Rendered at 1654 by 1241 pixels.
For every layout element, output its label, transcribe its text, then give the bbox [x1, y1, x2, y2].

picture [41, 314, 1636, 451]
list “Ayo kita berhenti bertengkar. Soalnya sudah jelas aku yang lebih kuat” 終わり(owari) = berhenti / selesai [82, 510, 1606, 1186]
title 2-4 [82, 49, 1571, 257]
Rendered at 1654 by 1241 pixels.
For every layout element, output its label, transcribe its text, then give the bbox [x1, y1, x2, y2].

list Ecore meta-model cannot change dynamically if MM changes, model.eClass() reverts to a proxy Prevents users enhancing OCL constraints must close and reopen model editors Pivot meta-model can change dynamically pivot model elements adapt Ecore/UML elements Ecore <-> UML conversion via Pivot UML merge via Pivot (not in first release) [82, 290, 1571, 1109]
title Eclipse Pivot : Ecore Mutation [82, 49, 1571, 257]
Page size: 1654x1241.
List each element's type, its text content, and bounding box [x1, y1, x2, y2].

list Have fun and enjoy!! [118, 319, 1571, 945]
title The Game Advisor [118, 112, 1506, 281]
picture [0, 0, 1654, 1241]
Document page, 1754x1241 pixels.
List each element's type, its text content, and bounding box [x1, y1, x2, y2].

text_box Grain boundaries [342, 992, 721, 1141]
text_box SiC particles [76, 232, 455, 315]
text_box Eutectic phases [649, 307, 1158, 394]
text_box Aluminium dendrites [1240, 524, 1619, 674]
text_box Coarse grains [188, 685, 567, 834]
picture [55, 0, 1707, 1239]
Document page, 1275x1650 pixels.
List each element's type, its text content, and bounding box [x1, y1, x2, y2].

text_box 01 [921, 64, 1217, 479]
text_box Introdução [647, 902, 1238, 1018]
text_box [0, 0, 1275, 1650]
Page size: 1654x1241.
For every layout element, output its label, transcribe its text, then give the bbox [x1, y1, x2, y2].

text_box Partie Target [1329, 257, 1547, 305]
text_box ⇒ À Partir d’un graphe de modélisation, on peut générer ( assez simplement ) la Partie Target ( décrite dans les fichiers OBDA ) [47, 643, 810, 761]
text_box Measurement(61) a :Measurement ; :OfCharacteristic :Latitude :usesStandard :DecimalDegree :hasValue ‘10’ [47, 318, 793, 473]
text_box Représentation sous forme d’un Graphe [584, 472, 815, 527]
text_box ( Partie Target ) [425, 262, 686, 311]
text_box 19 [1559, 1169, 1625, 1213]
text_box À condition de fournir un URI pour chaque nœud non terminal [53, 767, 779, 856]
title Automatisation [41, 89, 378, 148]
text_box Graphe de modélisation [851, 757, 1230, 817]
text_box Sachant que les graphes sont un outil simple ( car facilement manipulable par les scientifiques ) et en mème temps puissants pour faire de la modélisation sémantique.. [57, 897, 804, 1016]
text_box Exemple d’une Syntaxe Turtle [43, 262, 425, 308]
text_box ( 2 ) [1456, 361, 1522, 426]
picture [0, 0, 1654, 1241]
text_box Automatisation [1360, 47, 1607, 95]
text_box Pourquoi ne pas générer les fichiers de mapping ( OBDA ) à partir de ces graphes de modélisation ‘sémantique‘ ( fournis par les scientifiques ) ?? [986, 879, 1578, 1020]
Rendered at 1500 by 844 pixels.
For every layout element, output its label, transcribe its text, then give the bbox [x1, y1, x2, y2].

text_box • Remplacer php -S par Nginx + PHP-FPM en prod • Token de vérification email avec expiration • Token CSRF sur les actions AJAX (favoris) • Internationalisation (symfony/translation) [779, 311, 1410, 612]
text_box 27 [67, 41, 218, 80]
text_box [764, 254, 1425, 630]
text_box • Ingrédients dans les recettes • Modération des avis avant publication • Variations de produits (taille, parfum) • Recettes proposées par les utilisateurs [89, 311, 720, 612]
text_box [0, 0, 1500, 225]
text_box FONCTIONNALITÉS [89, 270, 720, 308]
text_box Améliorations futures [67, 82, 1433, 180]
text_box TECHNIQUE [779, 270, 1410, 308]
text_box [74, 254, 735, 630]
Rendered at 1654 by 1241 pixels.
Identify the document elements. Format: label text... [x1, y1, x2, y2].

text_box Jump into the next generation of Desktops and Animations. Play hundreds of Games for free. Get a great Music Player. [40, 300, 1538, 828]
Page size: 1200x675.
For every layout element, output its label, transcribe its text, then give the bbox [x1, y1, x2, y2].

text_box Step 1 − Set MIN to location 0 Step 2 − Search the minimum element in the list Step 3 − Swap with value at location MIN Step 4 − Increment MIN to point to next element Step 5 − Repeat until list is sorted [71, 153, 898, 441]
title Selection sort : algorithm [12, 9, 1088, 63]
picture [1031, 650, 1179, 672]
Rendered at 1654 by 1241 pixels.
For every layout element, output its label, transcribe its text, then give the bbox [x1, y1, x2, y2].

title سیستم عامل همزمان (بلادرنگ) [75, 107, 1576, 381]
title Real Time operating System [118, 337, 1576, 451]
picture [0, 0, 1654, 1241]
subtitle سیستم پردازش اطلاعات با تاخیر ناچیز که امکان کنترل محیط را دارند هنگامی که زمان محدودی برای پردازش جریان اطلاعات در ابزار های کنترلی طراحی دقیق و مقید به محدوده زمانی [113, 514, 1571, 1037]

> _Set problem_
Update all of these lines so that "transcribe" becomes "write out" wherever it occurs, with nothing else changed.

> _Result of the task_
Rendered at 1654 by 1241 pixels.
For every layout element, output its label, write out its text, then give the bbox [x1, y1, x2, y2].

picture [41, 314, 1636, 451]
list “Ayo kita berhenti bertengkar. Soalnya sudah jelas aku yang lebih kuat” 終わり(owari) = berhenti / selesai [82, 510, 1606, 1186]
title 2-4 [82, 49, 1571, 257]
Rendered at 1654 by 1241 pixels.
For every layout element, output its label, write out its text, then give the bbox [x1, y1, x2, y2].

list Ecore meta-model cannot change dynamically if MM changes, model.eClass() reverts to a proxy Prevents users enhancing OCL constraints must close and reopen model editors Pivot meta-model can change dynamically pivot model elements adapt Ecore/UML elements Ecore <-> UML conversion via Pivot UML merge via Pivot (not in first release) [82, 290, 1571, 1109]
title Eclipse Pivot : Ecore Mutation [82, 49, 1571, 257]
Page size: 1654x1241.
List each element's type, its text content, and bounding box [x1, y1, x2, y2].

list Have fun and enjoy!! [118, 319, 1571, 945]
title The Game Advisor [118, 112, 1506, 281]
picture [0, 0, 1654, 1241]
Document page, 1754x1241 pixels.
List each element's type, its text content, and bounding box [x1, y1, x2, y2].

text_box Grain boundaries [342, 992, 721, 1141]
text_box SiC particles [76, 232, 455, 315]
text_box Eutectic phases [649, 307, 1158, 394]
text_box Aluminium dendrites [1240, 524, 1619, 674]
text_box Coarse grains [188, 685, 567, 834]
picture [55, 0, 1707, 1239]
Document page, 1275x1650 pixels.
List each element's type, its text content, and bounding box [x1, y1, x2, y2].

text_box 01 [921, 64, 1217, 479]
text_box Introdução [647, 902, 1238, 1018]
text_box [0, 0, 1275, 1650]
Page size: 1654x1241.
For every layout element, output its label, write out its text, then give the bbox [x1, y1, x2, y2].

text_box Partie Target [1329, 257, 1547, 305]
text_box ⇒ À Partir d’un graphe de modélisation, on peut générer ( assez simplement ) la Partie Target ( décrite dans les fichiers OBDA ) [47, 643, 810, 761]
text_box Measurement(61) a :Measurement ; :OfCharacteristic :Latitude :usesStandard :DecimalDegree :hasValue ‘10’ [47, 318, 793, 473]
text_box Représentation sous forme d’un Graphe [584, 472, 815, 527]
text_box ( Partie Target ) [425, 262, 686, 311]
text_box 19 [1559, 1169, 1625, 1213]
text_box À condition de fournir un URI pour chaque nœud non terminal [53, 767, 779, 856]
title Automatisation [41, 89, 378, 148]
text_box Graphe de modélisation [851, 757, 1230, 817]
text_box Sachant que les graphes sont un outil simple ( car facilement manipulable par les scientifiques ) et en mème temps puissants pour faire de la modélisation sémantique.. [57, 897, 804, 1016]
text_box Exemple d’une Syntaxe Turtle [43, 262, 425, 308]
text_box ( 2 ) [1456, 361, 1522, 426]
picture [0, 0, 1654, 1241]
text_box Automatisation [1360, 47, 1607, 95]
text_box Pourquoi ne pas générer les fichiers de mapping ( OBDA ) à partir de ces graphes de modélisation ‘sémantique‘ ( fournis par les scientifiques ) ?? [986, 879, 1578, 1020]
Rendered at 1500 by 844 pixels.
For every layout element, output its label, write out its text, then give the bbox [x1, y1, x2, y2].

text_box • Remplacer php -S par Nginx + PHP-FPM en prod • Token de vérification email avec expiration • Token CSRF sur les actions AJAX (favoris) • Internationalisation (symfony/translation) [779, 311, 1410, 612]
text_box 27 [67, 41, 218, 80]
text_box [764, 254, 1425, 630]
text_box • Ingrédients dans les recettes • Modération des avis avant publication • Variations de produits (taille, parfum) • Recettes proposées par les utilisateurs [89, 311, 720, 612]
text_box [0, 0, 1500, 225]
text_box FONCTIONNALITÉS [89, 270, 720, 308]
text_box Améliorations futures [67, 82, 1433, 180]
text_box TECHNIQUE [779, 270, 1410, 308]
text_box [74, 254, 735, 630]
Rendered at 1654 by 1241 pixels.
Identify the document elements. Format: label text... [x1, y1, x2, y2].

text_box Jump into the next generation of Desktops and Animations. Play hundreds of Games for free. Get a great Music Player. [40, 300, 1538, 828]
Page size: 1200x675.
For every layout element, output its label, write out its text, then give the bbox [x1, y1, x2, y2].

text_box Step 1 − Set MIN to location 0 Step 2 − Search the minimum element in the list Step 3 − Swap with value at location MIN Step 4 − Increment MIN to point to next element Step 5 − Repeat until list is sorted [71, 153, 898, 441]
title Selection sort : algorithm [12, 9, 1088, 63]
picture [1031, 650, 1179, 672]
Rendered at 1654 by 1241 pixels.
For every layout element, output its label, write out its text, then give the bbox [x1, y1, x2, y2].

title سیستم عامل همزمان (بلادرنگ) [75, 107, 1576, 381]
title Real Time operating System [118, 337, 1576, 451]
picture [0, 0, 1654, 1241]
subtitle سیستم پردازش اطلاعات با تاخیر ناچیز که امکان کنترل محیط را دارند هنگامی که زمان محدودی برای پردازش جریان اطلاعات در ابزار های کنترلی طراحی دقیق و مقید به محدوده زمانی [113, 514, 1571, 1037]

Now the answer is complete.